▶ Document segment:
○ ○ ○

An example of a currently operational comprehensive approach to AIDS care, which includes access to free voluntary tests and counselling, the provision of zidovudine or nevirapine for the prevention of mother-to-child transmission, diagnosis and treatment of opportunistic infections, social assistance and directly observed provision of HAART (DOT-HAART) by trained community health workers to the most severely ill patients, has been implemented by Farmer et al. in a poor rural area in Haiti where HIV infection is endemic (71,72).

Preliminary reports have suggested that adherence rates are almost 100%; 86% of patients have no detectable virus in peripheral blood. Clinical outcomes have been excellent in all patients receiving DOT-HAART, enabling up to 90% of them to resume normal daily activities within 3 months of initiation of treatment. Also, hospitalization rates have decreased by more than half since the start of the programme and a sharp decline in mortality has been observed (73).

The implementation of demonstration projects of good HIV/AIDS care practice, using targeted research or evidence-based quality improvement processes, is urgently needed for effectively fighting against the disease. As Pablos-Mendez stated, "research need not hold back care, we should learn by doing" (74).

Table 6 Factors affecting adherence to therapy for HIV/AIDS and interventions for improving it, listed by the five dimensions and the interventions used to improve adherence


Factors affecting adherence

Interventions to improve adherence

Socioeconomic-related factors

(-) Women: stress of childcare (36); low income (49); African American men (63); lack of social support (6)

○ ○ ○

▶ Supplied data:

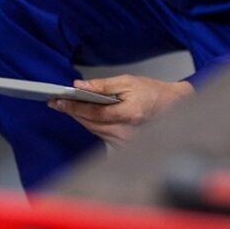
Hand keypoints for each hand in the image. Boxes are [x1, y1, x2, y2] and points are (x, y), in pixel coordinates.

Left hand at [48, 74, 193, 143]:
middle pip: (90, 123)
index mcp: (129, 114)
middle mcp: (127, 132)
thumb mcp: (127, 81)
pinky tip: (86, 116)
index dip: (74, 107)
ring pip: (94, 130)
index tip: (57, 101)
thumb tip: (80, 86)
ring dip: (81, 118)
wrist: (173, 106)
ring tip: (67, 106)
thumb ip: (102, 85)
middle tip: (56, 102)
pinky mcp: (125, 146)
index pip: (94, 113)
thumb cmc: (153, 93)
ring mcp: (126, 142)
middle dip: (73, 112)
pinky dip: (92, 125)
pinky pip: (101, 135)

○ ○ ○

▶ Work to complete:
In the AIDS care text above, rewrite everything from "Table 6 Factors" down to "social support (6)", changing "adherence" to "compliance".

▶ Problem solution:
Table 6 Factors affecting compliance to therapy for HIV/AIDS and interventions for improving it, listed by the five dimensions and the interventions used to improve compliance


Factors affecting compliance

Interventions to improve compliance

Socioeconomic-related factors

(-) Women: stress of childcare (36); low income (49); African American men (63); lack of social support (6)